Un bilan humain très lourd sur un gisement transfrontalier
Le drame est survenu du côté centrafricain de ce gisement aurifère partagé, très fréquenté par des travailleurs clandestins venus de la région. D’après le maire de la localité, pas moins de 107 corps ont déjà été extirpés des décombres au terme des premières opérations d’extraction. Les secours ont poursuivi leurs recherches jusque tard dans la soirée afin de retrouver d’autres personnes éventuellement ensevelies.
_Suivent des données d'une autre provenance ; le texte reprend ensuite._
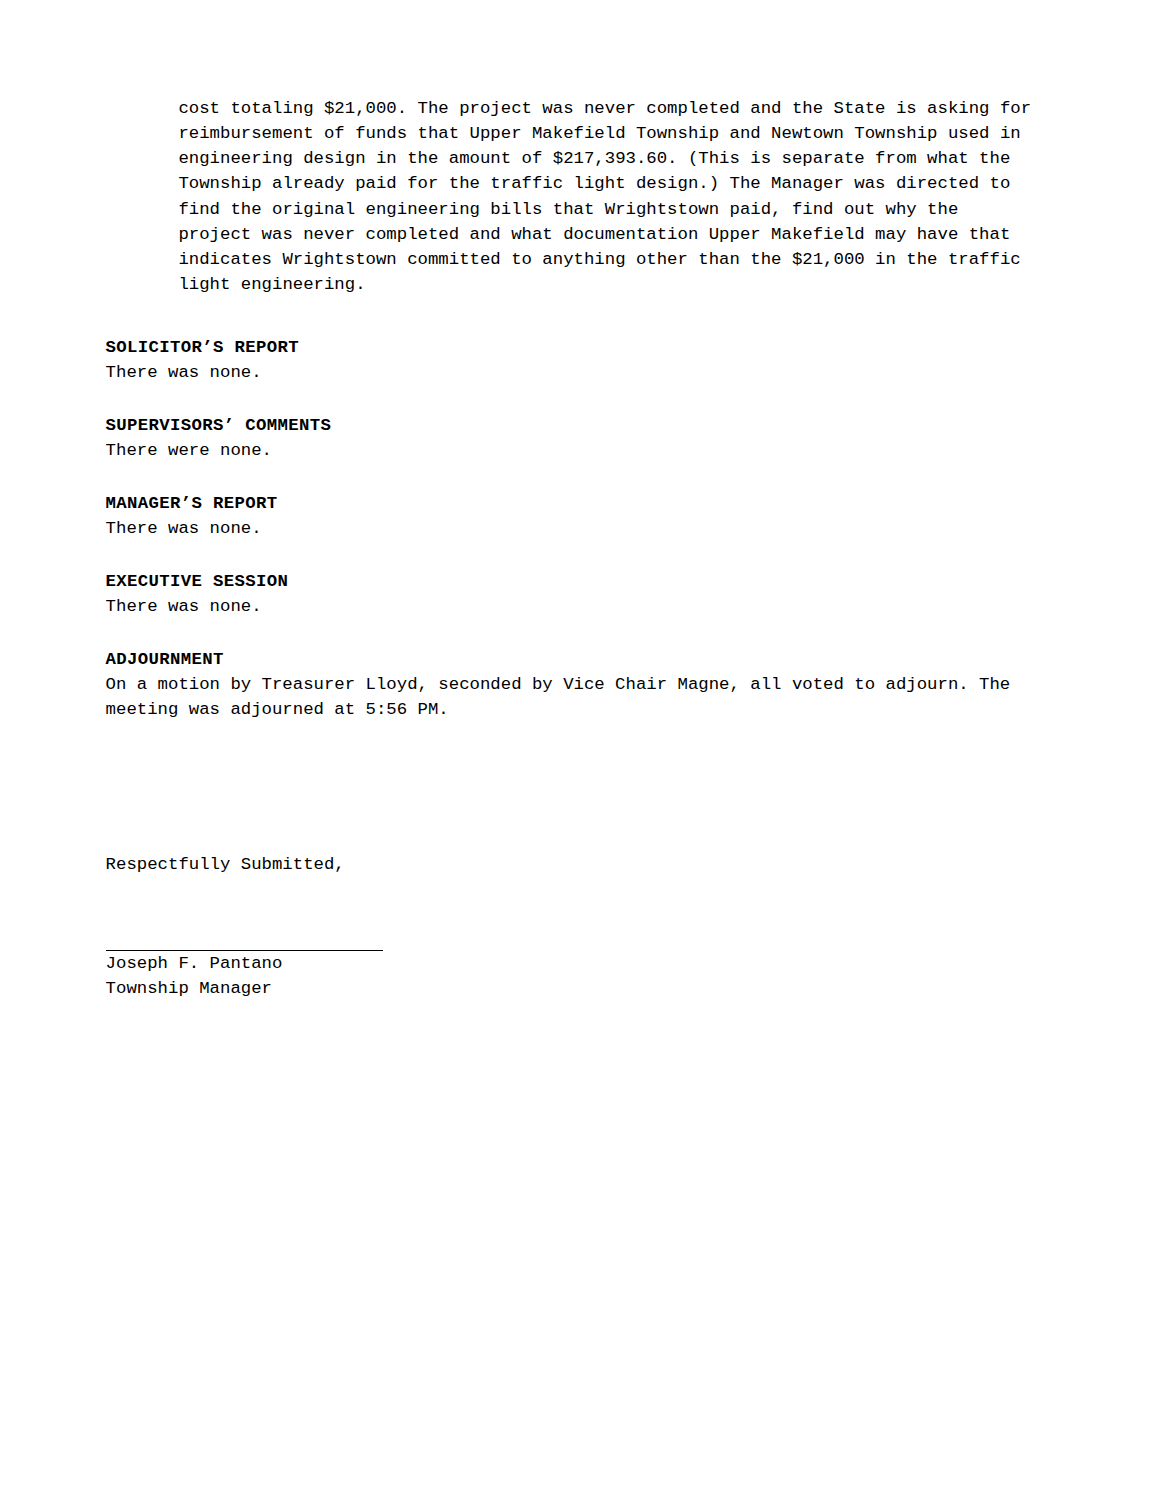cost totaling $21,000. The project was never completed and the State is asking for reimbursement of funds that Upper Makefield Township and Newtown Township used in engineering design in the amount of $217,393.60. (This is separate from what the Township already paid for the traffic light design.) The Manager was directed to find the original engineering bills that Wrightstown paid, find out why the project was never completed and what documentation Upper Makefield may have that indicates Wrightstown committed to anything other than the $21,000 in the traffic light engineering.
SOLICITOR’S REPORT
There was none.
SUPERVISORS’ COMMENTS
There were none.
MANAGER’S REPORT
There was none.
EXECUTIVE SESSION
There was none.
ADJOURNMENT
On a motion by Treasurer Lloyd, seconded by Vice Chair Magne, all voted to adjourn. The meeting was adjourned at 5:56 PM.
Respectfully Submitted,
Joseph F. Pantano
Township Manager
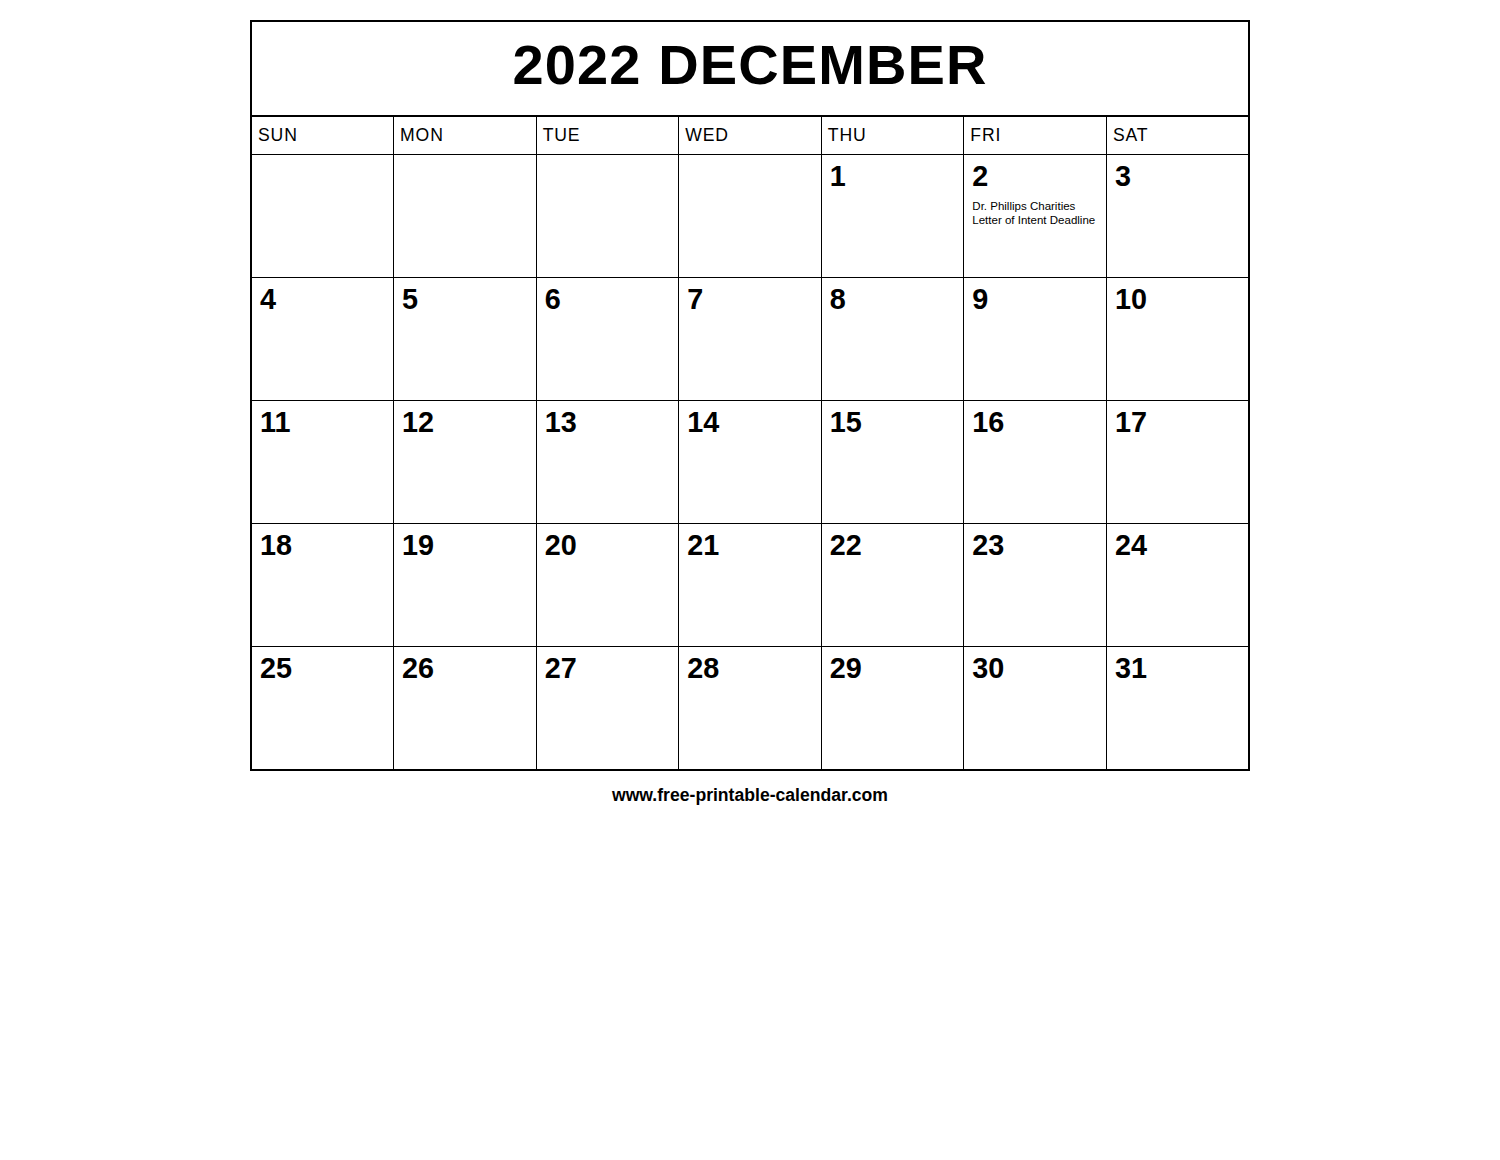2022 DECEMBER
| SUN | MON | TUE | WED | THU | FRI | SAT |
| --- | --- | --- | --- | --- | --- | --- |
| | | | | 1 | 2 Dr. Phillips Charities Letter of Intent Deadline | 3 |
| 4 | 5 | 6 | 7 | 8 | 9 | 10 |
| 11 | 12 | 13 | 14 | 15 | 16 | 17 |
| 18 | 19 | 20 | 21 | 22 | 23 | 24 |
| 25 | 26 | 27 | 28 | 29 | 30 | 31 |
www.free-printable-calendar.com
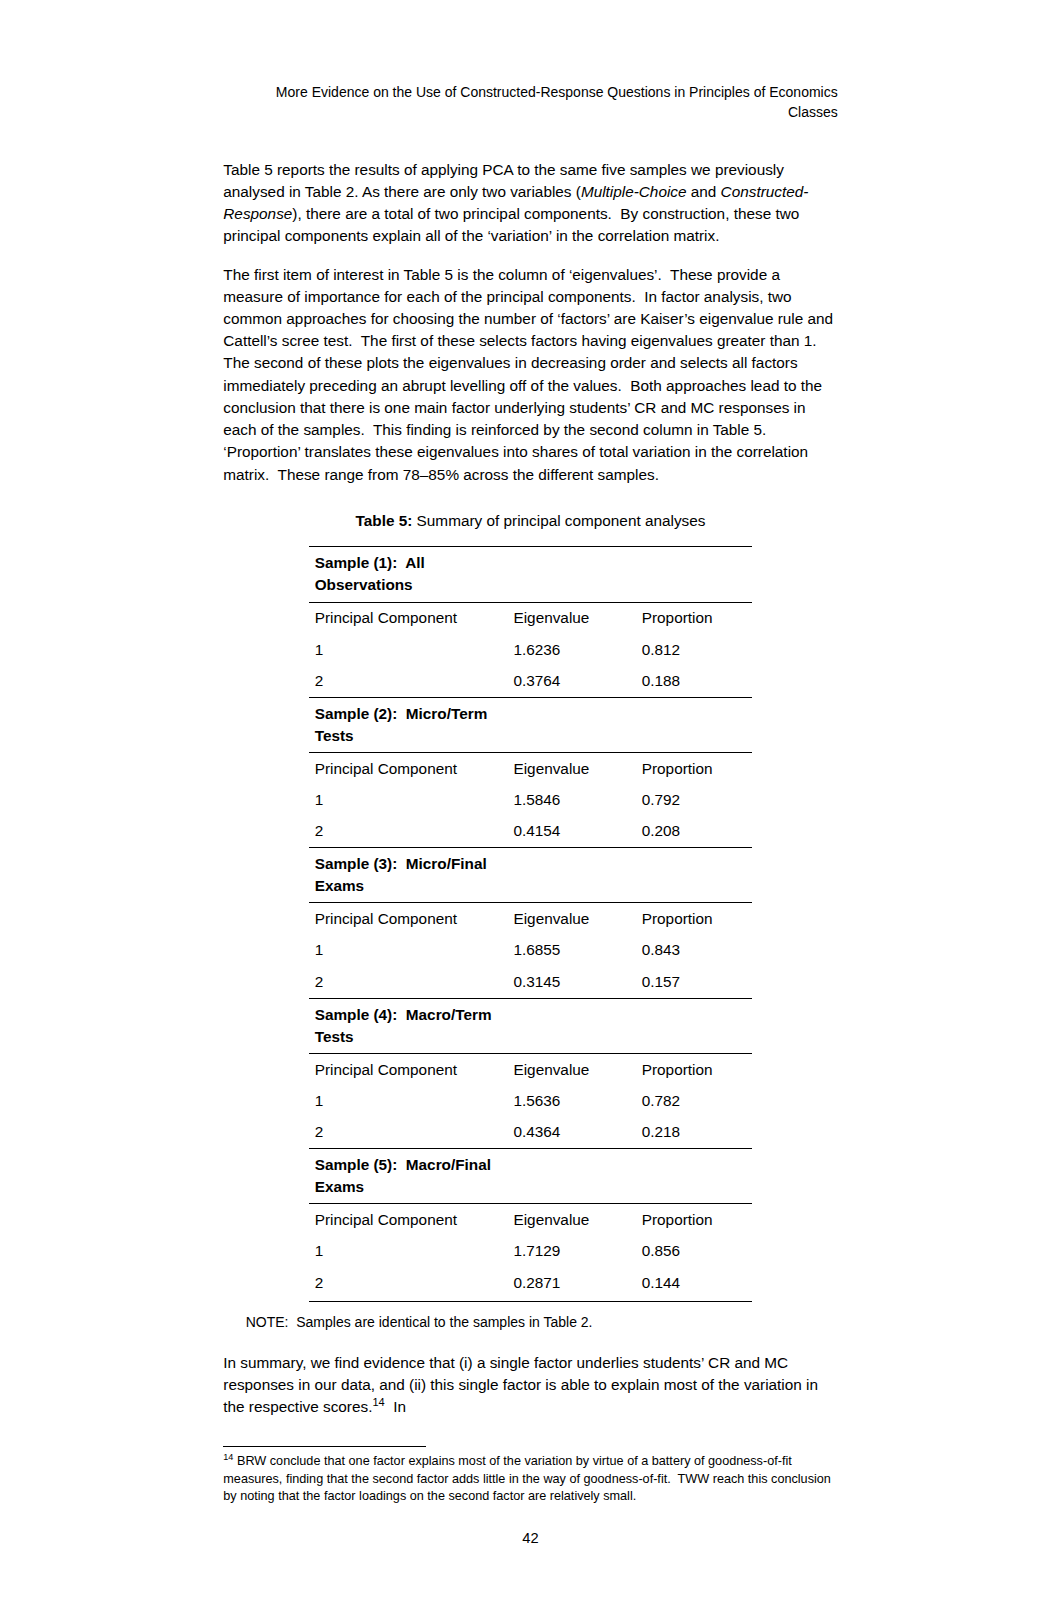More Evidence on the Use of Constructed-Response Questions in Principles of Economics Classes
Table 5 reports the results of applying PCA to the same five samples we previously analysed in Table 2. As there are only two variables (Multiple-Choice and Constructed-Response), there are a total of two principal components. By construction, these two principal components explain all of the ‘variation’ in the correlation matrix.
The first item of interest in Table 5 is the column of ‘eigenvalues’. These provide a measure of importance for each of the principal components. In factor analysis, two common approaches for choosing the number of ‘factors’ are Kaiser’s eigenvalue rule and Cattell’s scree test. The first of these selects factors having eigenvalues greater than 1. The second of these plots the eigenvalues in decreasing order and selects all factors immediately preceding an abrupt levelling off of the values. Both approaches lead to the conclusion that there is one main factor underlying students’ CR and MC responses in each of the samples. This finding is reinforced by the second column in Table 5. ‘Proportion’ translates these eigenvalues into shares of total variation in the correlation matrix. These range from 78–85% across the different samples.
Table 5: Summary of principal component analyses
| Sample (1): All Observations | | |
| Principal Component | Eigenvalue | Proportion |
| 1 | 1.6236 | 0.812 |
| 2 | 0.3764 | 0.188 |
| Sample (2): Micro/Term Tests | | |
| Principal Component | Eigenvalue | Proportion |
| 1 | 1.5846 | 0.792 |
| 2 | 0.4154 | 0.208 |
| Sample (3): Micro/Final Exams | | |
| Principal Component | Eigenvalue | Proportion |
| 1 | 1.6855 | 0.843 |
| 2 | 0.3145 | 0.157 |
| Sample (4): Macro/Term Tests | | |
| Principal Component | Eigenvalue | Proportion |
| 1 | 1.5636 | 0.782 |
| 2 | 0.4364 | 0.218 |
| Sample (5): Macro/Final Exams | | |
| Principal Component | Eigenvalue | Proportion |
| 1 | 1.7129 | 0.856 |
| 2 | 0.2871 | 0.144 |
NOTE: Samples are identical to the samples in Table 2.
In summary, we find evidence that (i) a single factor underlies students’ CR and MC responses in our data, and (ii) this single factor is able to explain most of the variation in the respective scores.14 In
14 BRW conclude that one factor explains most of the variation by virtue of a battery of goodness-of-fit measures, finding that the second factor adds little in the way of goodness-of-fit. TWW reach this conclusion by noting that the factor loadings on the second factor are relatively small.
42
Réactions et contestations autour des mines artisanales
Alors que des séquences vidéo montrant la violence du glissement de terrain se sont rapidement propagées sur les réseaux sociaux, plusieurs observateurs et acteurs de la société civile ont vivement réagi. En l’attente d’un communiqué officiel des autorités compétentes pour dresser un bilan définitif, des voix s’élèvent pour dénoncer le manque de régulation et les conditions de sécurité précaires au sein des zones d’orpaillage artisanal.